Politica e Sanità
30 Gennaio 2017Per valutare la legittimità della dispensazione di un farmaco etico in assenza di ricetta e in caso di estrema necessità e urgenza la normativa di riferimento è il decreto del Ministero della Salute del 31 marzo 2008, che supera, per questi aspetti, quanto previsto nella Convenzione farmaceutica - «il farmacista consegna altro medicinale di uguale composizione e di pari indicazione terapeutica» - e il Codice deontologico, che prevede la dispensazione senza ricetta «per salvare, chiunque ne faccia richiesta, dal pericolo attuale di un danno grave alla persona». Sono questi alcuni punti messi in luce dal commento, a firma di Gustavo Bacigalupo, dello studio associato Bacigalupo-Lucidi, alla sentenza della Cassazione (n. 55134 del 29 dicembre 2016) sulla dispensazione di farmaci urgenti. La vicenda riguarda un farmacista della provincia di Trento che aveva rifiutato di consegnare un farmaco iniettabile antipiretico per un malato terminale, in crisi di iperpiressia, in assenza della prescrizione medica. Il farmacista era stato assolto in primo grado ma condannato dalla Corte di appello di Trento e proprio su questo giudizio si è espressa la Cassazione che «ha annullato, sì, la decisione ma con rinvio ad altra sezione - quella distaccata di Bolzano: ha accolto quindi l'impugnativa, senza però assolvere l'imputato, cosicché il giudice d'appello dovrà occuparsene ancora e ripartire in pratica da zero».

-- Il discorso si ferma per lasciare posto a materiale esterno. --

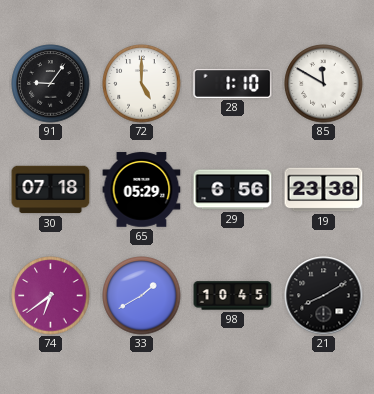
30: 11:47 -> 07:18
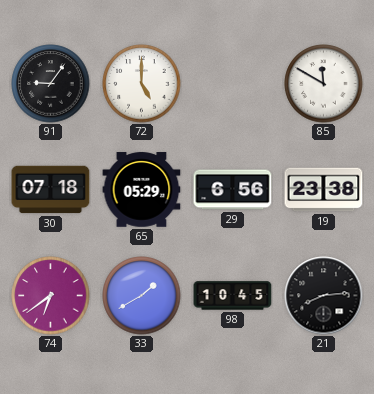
28: 1:10 -> none
21: 8:10 -> 8:14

Tanti sono i rilievi che si possono fare sulla sentenza, ma l'aspetto importante per i farmacisti richiamato nel commento è il fatto che, per dirimere la questione, la normativa di riferimento è soltanto il DM del 2008, con la conseguenza che «circoscrivendo a quelle del DM Salute le disposizioni regolatorie della consegna del farmaco "in caso di estrema necessità e urgenza", ha ridotto ai minimi termini quel non modesto margine di discrezionalità riconosciuta al farmacista» dal Codice. Entrando nei termini della questione, il DM Salute fissa le condizioni «perché il farmacista sia tenuto a consegnare, in assenza di prescrizione medica, un medicinale», tra le quali prosecuzione del trattamento di un paziente affetto da patologia cronica, prosecuzione del trattamento in questione pur in assenza di patologia cronica, dimissioni ospedaliere. Ma, come rileva sinteticamente la Suprema Corte, continua Bacigalupo, «a tutela della salute del paziente il decreto ministeriale subordina la consegna del farmaco "in caso di estrema necessità e urgenza" alla condizione essenziale che il farmacista sia in grado di rilevare lo stato di malattia del paziente attraverso dati che emergano direttamente in farmacia (altre ricette per medicinali similari) o forniti dall'interessato (documentazione attestante la patologia, ricette scadute, dismissione ospedaliera) ovvero per conoscenza diretta delle condizioni del malato, mentre consente la dispensazione senza ricetta dei farmaci iniettabili, esclusi l'insulina e gli antibiotici monodose, soltanto in caso di dismissione dall'ospedale».
E, aspetto importante, «a noi pare che - al ricorso di una delle condizioni, comunque per lo più oggettive, indicate negli artt. 2, 3, 4 e 6 del provvedimento ministeriale - le prescrizioni del DM obblighino il farmacista a dispensare il farmaco richiesto, invece vietandoglielo laddove, al contrario, nessuna di esse si riveli sussistente». Crediamo cioè «che nel decreto ministeriale la consegna, come il rifiuto di consegna, del medicinale richiesto "in caso di estrema necessità e urgenza" non costituiscano generalmente una facoltà del farmacista, ma siano oggetto di un obbligo o di un divieto». In sostanza, «l'inosservanza del primo (l'obbligo di consegna) potrebbe perciò configurare - anche se qui avremmo qualche dubbio in più - proprio il reato di omissione di atti d'ufficio di cui all'art. 328 c.p. per il quale era stato condannato in appello quel farmacista trentino, mentre l'infrazione al secondo (il divieto di consegna) comporta, secondo i casi, una delle sanzioni amministrative (in sostanza da 200 euro in su) previste nell'art. 148 del D.Lgs. n. 219/2006, ma con il rischio di coinvolgimento - nelle vicende più gravi - dell'esercizio della farmacia. Fermi, s'intende, i profili deontologici».